The business community does not favour IMF bailout. Mohammad Ali Tabba, CEO Lucky Cement and Chairman Pakistan Business Council (PBC), was brief in his response. “The IMF should be the last resort”.

The government should try to stimulate export growth to reduce the current account deficit. The caretaker government said it would hold routine Article-IV consultations with the International Monetary Fund (IMF) by end of June, but ruled out all speculation that it was in touch with the fund for a bailout programme.

Every country that is a member of the fund is supposed to undergo one every year. Pakistan’s last Article IV consultation report was released in June last year. Prior to that, they were released at two year intervals.

The IMF staff presents a report to the Executive Board for discussion. The board’s views on the report are then transmitted to the country’s authorities who conclude the process. Some experts prefer a multilateral lending institution instead of bailout package from IMF. It has been hinted that China has been projected by some circles as a better alternate to the IMF. The fund may also be collected from Saudi Arabia and UAE States.

Given the macroeconomic situation here in Pakistan no option should be ruled out. It is the federal government, to take a firm decision.

Dr Hafiz Pasha, an eminent economist and a former finance minister, found the current situation precarious. “The resentment of the private sector towards the IMF is perfectly justified. This segment is disproportionately burdened with taxes. The high cost of doing business has made them uncompetitive in the world market.

Under the IMF program the government will be forced to focus again on stabilization. As the will to broaden the tax net is lacking, tax rates will be jacked up and the government may suspend the disbursement of refunds to meet imposed spending limits. The rising oil prices are already driving up the price of gasoline and energy rates.

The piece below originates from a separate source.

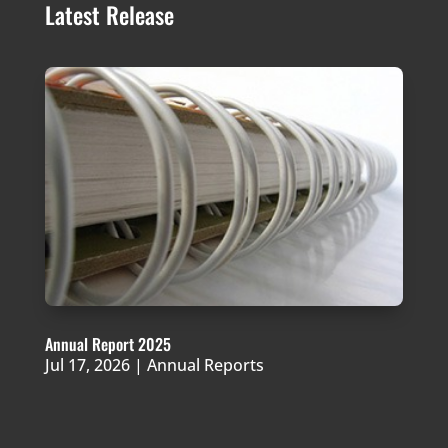
Latest Release
Annual Report 2025
Jul 17, 2026
|
Annual Reports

The IMF may precondition the devaluation of the rupee to start engagement. This would discourage imports but increase the cost of foreign loan repayments. They will also demand details of Pakistan’s engagement with China under the CPEC, complete with terms and repayments schedules. Under the IMF programme the government will be forced to focus again on stabilization. “The growth thrust is not compromised and Pakistan is all set to post over 6 percent GDP growth in fiscal year 2019”, Dr Nadeem said.